Exercise
Print every line below without adding or leaving out a single word.

Records shown
○ ○ ○ ○ ○

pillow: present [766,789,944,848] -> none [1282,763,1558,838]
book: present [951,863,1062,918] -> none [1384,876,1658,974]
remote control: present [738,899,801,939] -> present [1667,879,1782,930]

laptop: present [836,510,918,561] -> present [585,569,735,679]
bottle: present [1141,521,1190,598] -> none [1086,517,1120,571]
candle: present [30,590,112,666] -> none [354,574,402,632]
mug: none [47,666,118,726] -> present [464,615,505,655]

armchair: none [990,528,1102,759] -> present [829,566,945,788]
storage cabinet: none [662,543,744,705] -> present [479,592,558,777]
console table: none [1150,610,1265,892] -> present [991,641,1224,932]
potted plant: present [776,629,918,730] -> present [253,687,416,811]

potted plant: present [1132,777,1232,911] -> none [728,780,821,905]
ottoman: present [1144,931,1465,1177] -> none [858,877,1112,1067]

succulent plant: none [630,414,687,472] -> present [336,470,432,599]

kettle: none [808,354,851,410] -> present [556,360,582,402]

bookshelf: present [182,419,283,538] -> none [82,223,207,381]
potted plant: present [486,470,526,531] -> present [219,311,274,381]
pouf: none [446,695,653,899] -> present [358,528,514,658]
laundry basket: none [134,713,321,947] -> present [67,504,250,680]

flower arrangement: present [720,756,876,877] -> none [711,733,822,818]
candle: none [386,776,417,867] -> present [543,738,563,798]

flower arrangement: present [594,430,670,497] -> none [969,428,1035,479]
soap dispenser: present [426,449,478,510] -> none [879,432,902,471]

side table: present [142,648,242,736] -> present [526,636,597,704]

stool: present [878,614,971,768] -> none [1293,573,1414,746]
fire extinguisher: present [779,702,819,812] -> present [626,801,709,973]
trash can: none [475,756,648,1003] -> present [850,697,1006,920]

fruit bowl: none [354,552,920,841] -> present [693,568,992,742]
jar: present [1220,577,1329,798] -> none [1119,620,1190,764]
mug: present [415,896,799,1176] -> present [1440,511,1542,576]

○ ○ ○ ○ ○

Result of the exercise
pillow: present [766,789,944,848] -> none [1282,763,1558,838]
book: present [951,863,1062,918] -> none [1384,876,1658,974]
remote control: present [738,899,801,939] -> present [1667,879,1782,930]

laptop: present [836,510,918,561] -> present [585,569,735,679]
bottle: present [1141,521,1190,598] -> none [1086,517,1120,571]
candle: present [30,590,112,666] -> none [354,574,402,632]
mug: none [47,666,118,726] -> present [464,615,505,655]

armchair: none [990,528,1102,759] -> present [829,566,945,788]
storage cabinet: none [662,543,744,705] -> present [479,592,558,777]
console table: none [1150,610,1265,892] -> present [991,641,1224,932]
potted plant: present [776,629,918,730] -> present [253,687,416,811]

potted plant: present [1132,777,1232,911] -> none [728,780,821,905]
ottoman: present [1144,931,1465,1177] -> none [858,877,1112,1067]

succulent plant: none [630,414,687,472] -> present [336,470,432,599]

kettle: none [808,354,851,410] -> present [556,360,582,402]

bookshelf: present [182,419,283,538] -> none [82,223,207,381]
potted plant: present [486,470,526,531] -> present [219,311,274,381]
pouf: none [446,695,653,899] -> present [358,528,514,658]
laundry basket: none [134,713,321,947] -> present [67,504,250,680]

flower arrangement: present [720,756,876,877] -> none [711,733,822,818]
candle: none [386,776,417,867] -> present [543,738,563,798]

flower arrangement: present [594,430,670,497] -> none [969,428,1035,479]
soap dispenser: present [426,449,478,510] -> none [879,432,902,471]

side table: present [142,648,242,736] -> present [526,636,597,704]

stool: present [878,614,971,768] -> none [1293,573,1414,746]
fire extinguisher: present [779,702,819,812] -> present [626,801,709,973]
trash can: none [475,756,648,1003] -> present [850,697,1006,920]

fruit bowl: none [354,552,920,841] -> present [693,568,992,742]
jar: present [1220,577,1329,798] -> none [1119,620,1190,764]
mug: present [415,896,799,1176] -> present [1440,511,1542,576]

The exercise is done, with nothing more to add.